Measuring almost a metre wide, the largest recorded dinosaur foot ever recorded came from a brachiosaur, palaeontologists have revealed.

One of the biggest creatures ever to walk the earth, The 150 million-year-old fossil was discovered in Wyoming, in 1998.

But a new study has confirmed the species – a type of sauropod – roamed a huge swath of the North American land mass during the late Jurassic period, indicating a much larger range than previously thought.

“These things were just huge,” said David Burnham, a palaeontologist at the University of Kansas Biodiversity Institute and Natural History Museum in Lawrence, and co-author of the study published in the journal Peer J.

The team, who nicknamed the dinosaur Bigfoot, believe the creature may have been about 30 metres long, or roughly the length of a blue whale.

They used 3D scanning and detailed measurements to compare the specimen to feet from numerous dinosaur species – allowing them to confirm for the first time the fossil is the largest ever found.

The plant-eating brachiosaur was one of the largest land animals to ever roam the Earth (KUVP/SWNS)

“There are tracks and other incomplete skeletons from Australia and Argentina that seem to be from even bigger animals, but those gigantic skeletons were found without the feet," said the study's co-author co-author Dr Emanuel Tschopp, of the American Museum of Natural History's Division of Palaeontology.

"This beast was clearly one of the biggest that ever walked in North America."

It was previously thought the species had not lived as far north, but the study indicates the animals inhabited a vast area from eastern Utah to northwestern Wyoming.

Dr Tschopp added: “This is surprising. Many other sauropod dinosaurs seem to have inhabited smaller areas during that time.”

The 1998 excavation was carried out by an expedition team including Anthony Maltese, the lead author of the new study.

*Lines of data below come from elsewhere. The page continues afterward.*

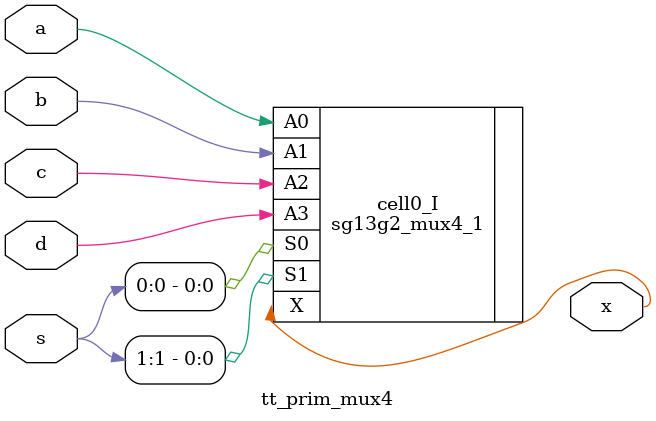
<source format=v>
/*
 * tt_prim_mux4.v
 *
 * TT Primitive
 * Mux4
 *
 * Copyright (c) 2024 Sylvain Munaut <tnt@246tNt.com>
 * SPDX-License-Identifier: Apache-2.0
 */

`default_nettype none

module tt_prim_mux4 (
	input  wire a,
	input  wire b,
	input  wire c,
	input  wire d,
	output wire x,
	input  wire [1:0] s
);

	sg13g2_mux4_1 cell0_I (
		.A0 (a),
		.A1 (b),
		.A2 (c),
		.A3 (d),
		.S0 (s[0]),
		.S1 (s[1]),
		.X  (x)
	);

endmodule // tt_prim_mux4

</source>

Recalling the excavation 20 years ago he said: "It was immediately apparent that the foot, nearly a meter wide, was from an extremely large animal, so the specimen was nicknamed Bigfoot."

He added that the rock outcrops which produced the fossil – the Black Hills region of Wyoming famous for being the home of Mount Rushmore – likely holds more well-preserved dinosaur skeletons, and the team is continuing to study fossils in the region.